MURAT YUXELIR / THE GLOBE AND THE POST, SOURCE:
CANADIAN NUCLEAR SAFETY COMMISSION
In the hearts of CANDU reactors, a birth defect
Pressure tubes are key components of CANDU reactors that contain fuel bundles and coolant. Subjected to intense radiation, heat and pressure, they deteriorate over time. In particular, they accumulate deuterium (an isotope of hydrogen), which makes them more vulnerable to destruction.
CANDU reactor shells, also known as calandria, contain several hundred fuel channels
The fuel lines contain pressure pipes
The pressure pipes contain bundles of fuel rods and heavy water coolant
Fuel rods made of zirconium alloy are filled with uranium pellets.
Side view of a pressure tube inside the calandria
Approximate degradation sites
Note: Charts are not to scale.
MURAT YUXELIR / THE GLOBE AND THE POST, SOURCE:
CANADIAN NUCLEAR SAFETY COMMISSION
In the hearts of CANDU reactors, a birth defect
Pressure tubes are key components of CANDU reactors that contain fuel bundles and coolant. Subjected to intense radiation, heat and pressure, they deteriorate over time. In particular, they accumulate deuterium (an isotope of hydrogen), which makes them more vulnerable to destruction.
CANDU reactor shells, also known as calandria, contain several hundred fuel channels
The fuel lines contain pressure pipes
The pressure pipes contain bundles of fuel rods and heavy water coolant
Fuel rods made of zirconium alloy are filled with uranium pellets.
Side view of a pressure tube inside the calandria
Approximate locations
of degradation
Note: Charts are not to scale.
MURAT YÜKSELIR / GLOBE AND MAIL SOURCE: CANADIAN NUCLEAR SAFETY COMMISSION
Subsequent inspections also found blisters at the outlet ends of other pipes.
The Canadian nuclear industry ran into an inherent flaw in CANDU’s design. Subjected to high temperatures, pressure and intense radiation, the pressure tubes absorb deuterium over time.
The 1983 incident prompted a review. Ontario Hydro (the predecessor company of Ontario Power Generation) chose to replace all the pipes in Pickering Units 1 and 2 with new ones made of a more damage-resistant material – an expensive undertaking. All tubes currently operating in CANDU reactors are made using a more flexible material.
Ever since the Pickering accident, Canada’s nuclear industry and its regulator have been trying to deal with the problem, with mixed results.
Deuterium exposure is measured in parts per million (ppm) concentration of hydrogen equivalent.
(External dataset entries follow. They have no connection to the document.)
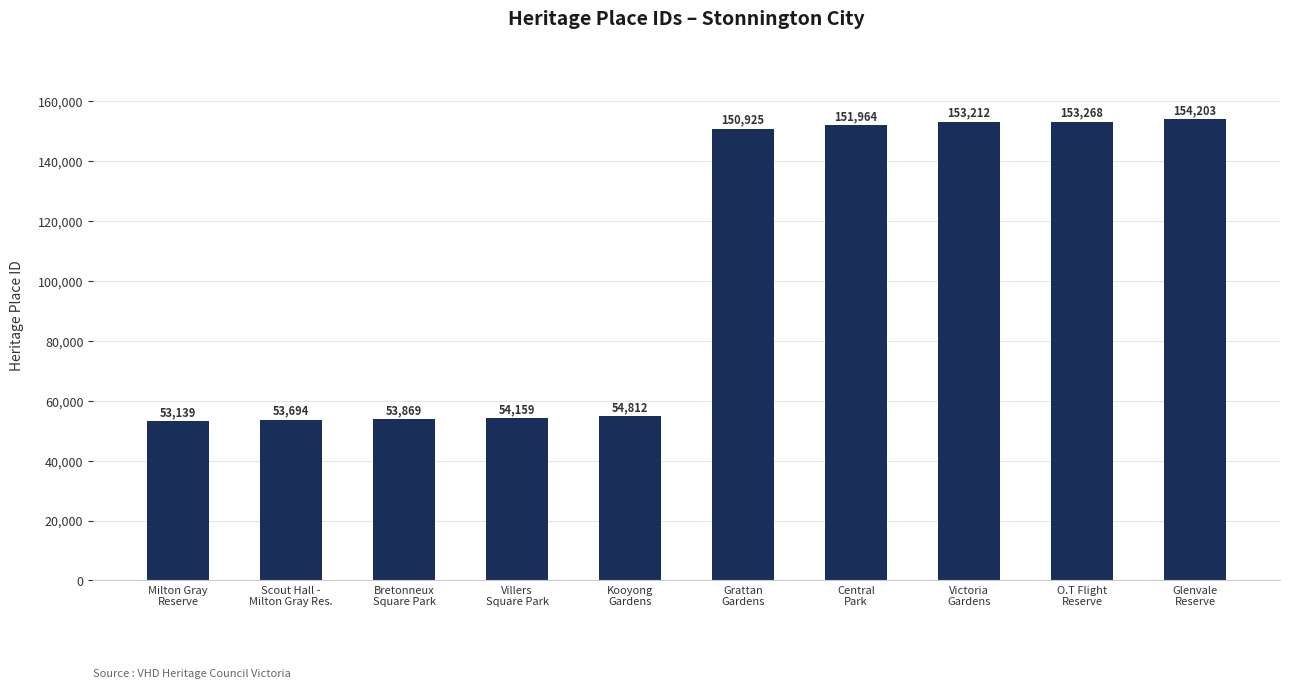

Which category has the lowest value across all series?

Milton Gray
Reserve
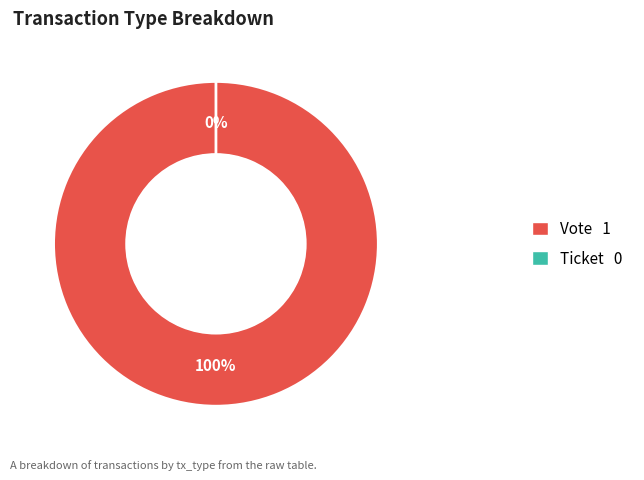

Which slice represents more than half of the pie?

Vote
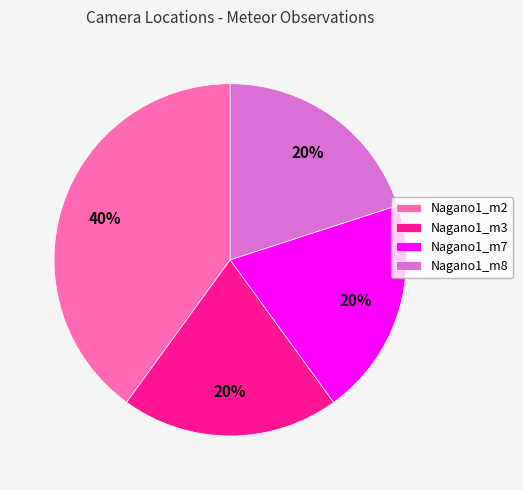

Approximately how many times larger is the value at Nagano1_m7 compared to Nagano1_m8?

1.0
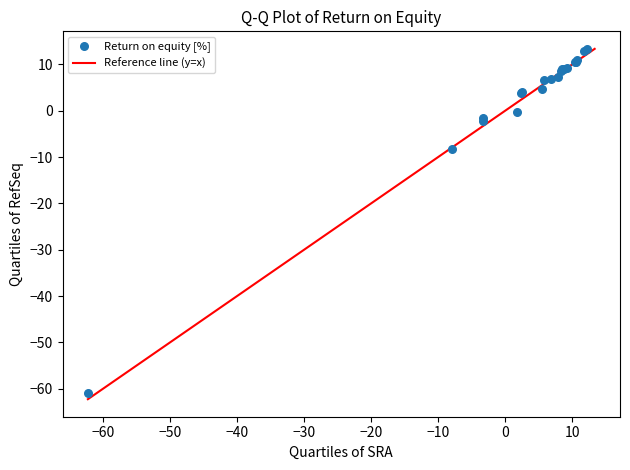

What Y value in the scatter plot is closest to -23?

-8.3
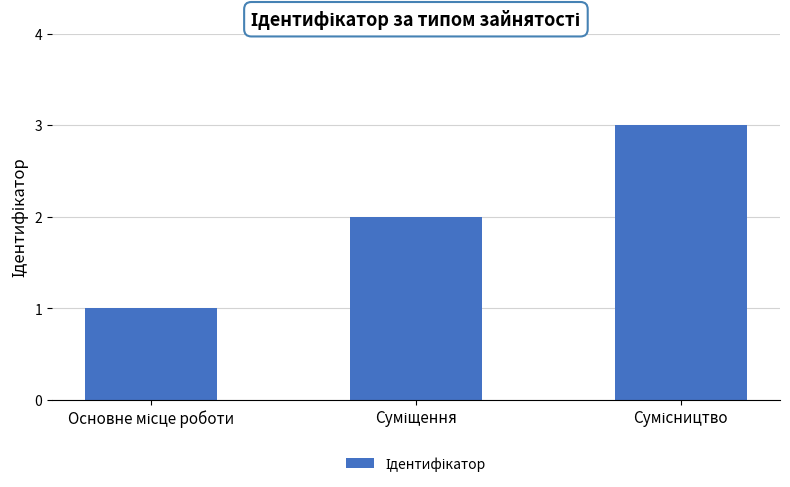

How many data points does each series have?

3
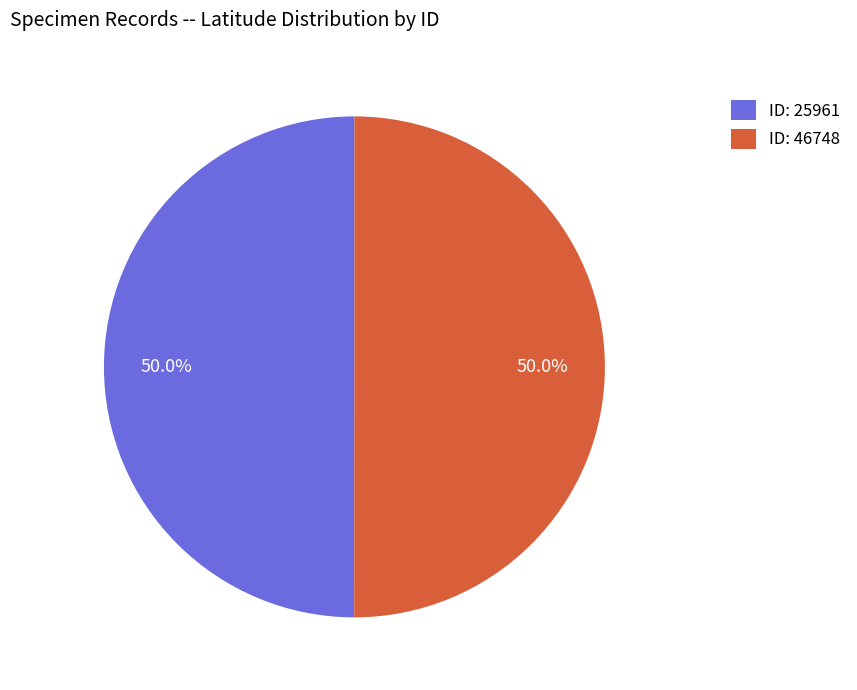

What is the ratio of the value at ID: 46748 to the value at ID: 25961?

1.0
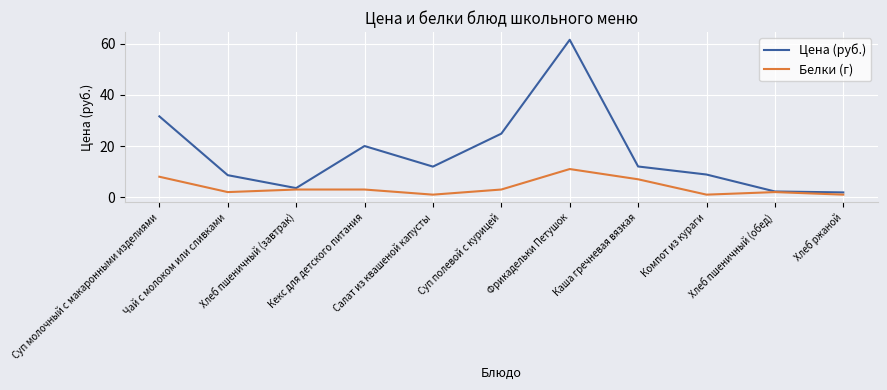

Does the chart display data point markers on the line(s)?

No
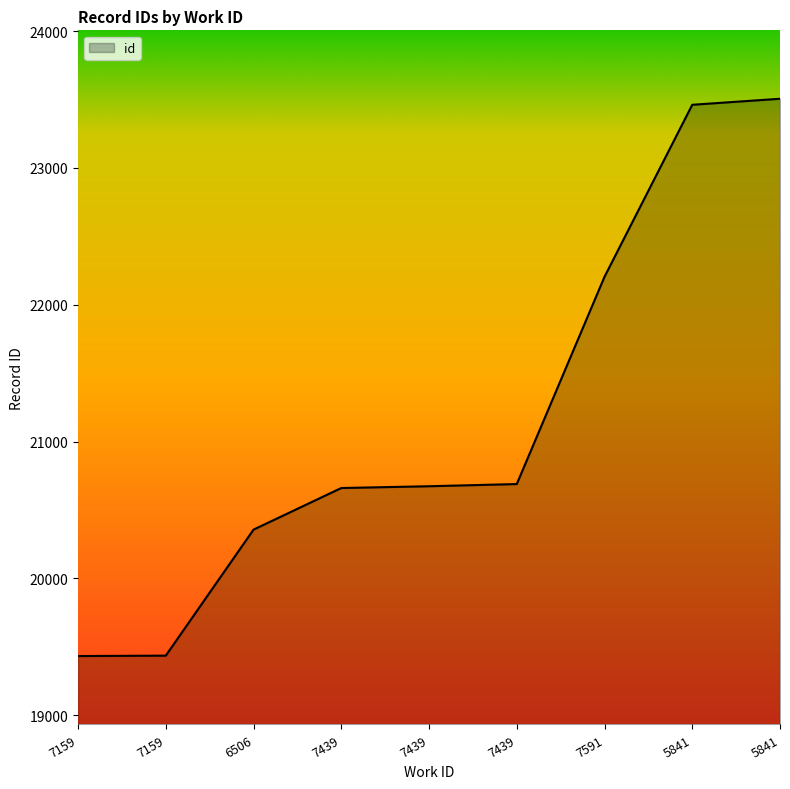

What is the minimum value shown in the chart?

19432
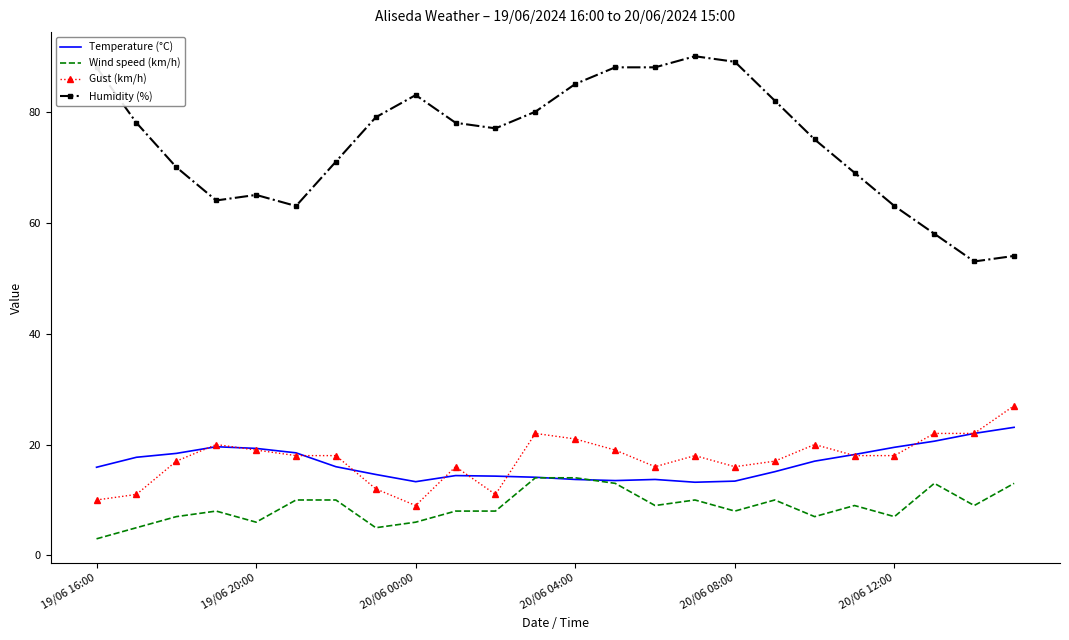

True or false: Gust (km/h) and Humidity (%) cross at least once.

False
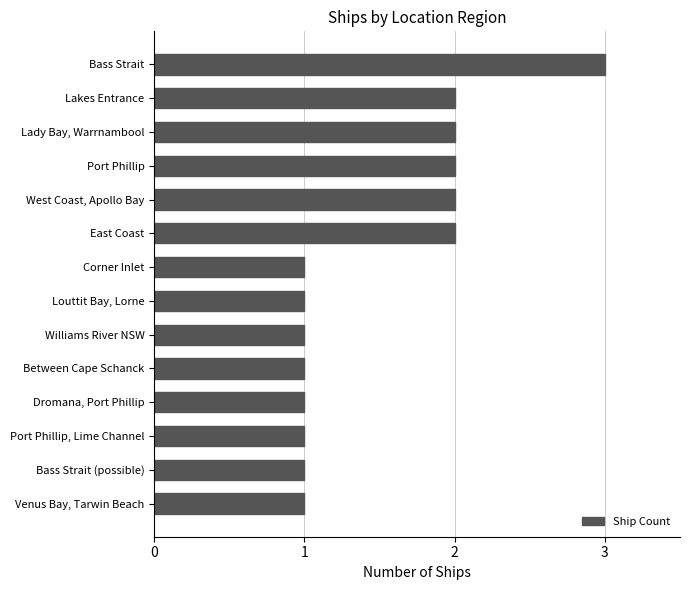

How many distinct data groups are displayed?

1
When the CNSC renewed Bruce Station’s license in 2018, it insisted that if readings from any of the station’s tubes exceeded 120 ppm, Bruce Power would have to either shut down the reactor or demonstrate that its tubes were safe to operate at concentrations of hydrogen above this level.
In the summer of 2021, when Bruce Power discovered the unexpected deterioration, it was in the midst of an overhaul of its Unit 6 reactor at Bruce Station, which is located in Kincardine, Ont. Removed the tubes and sent some for lab testing. It turned out that one of the oldest pipes exceeded the 120 ppm limit.
Around the same time, the company discovered that another pipe, that of Unit 3, was also ambushed. Both violations were found in the same segment of each of the six-meter pipes, near the outlet end.
The picture became more alarming as the scale of the excess became apparent. Hydrogen levels in the unit 6 tube were as high as 212 ppm, while unit 3 tube readings were 131 ppm.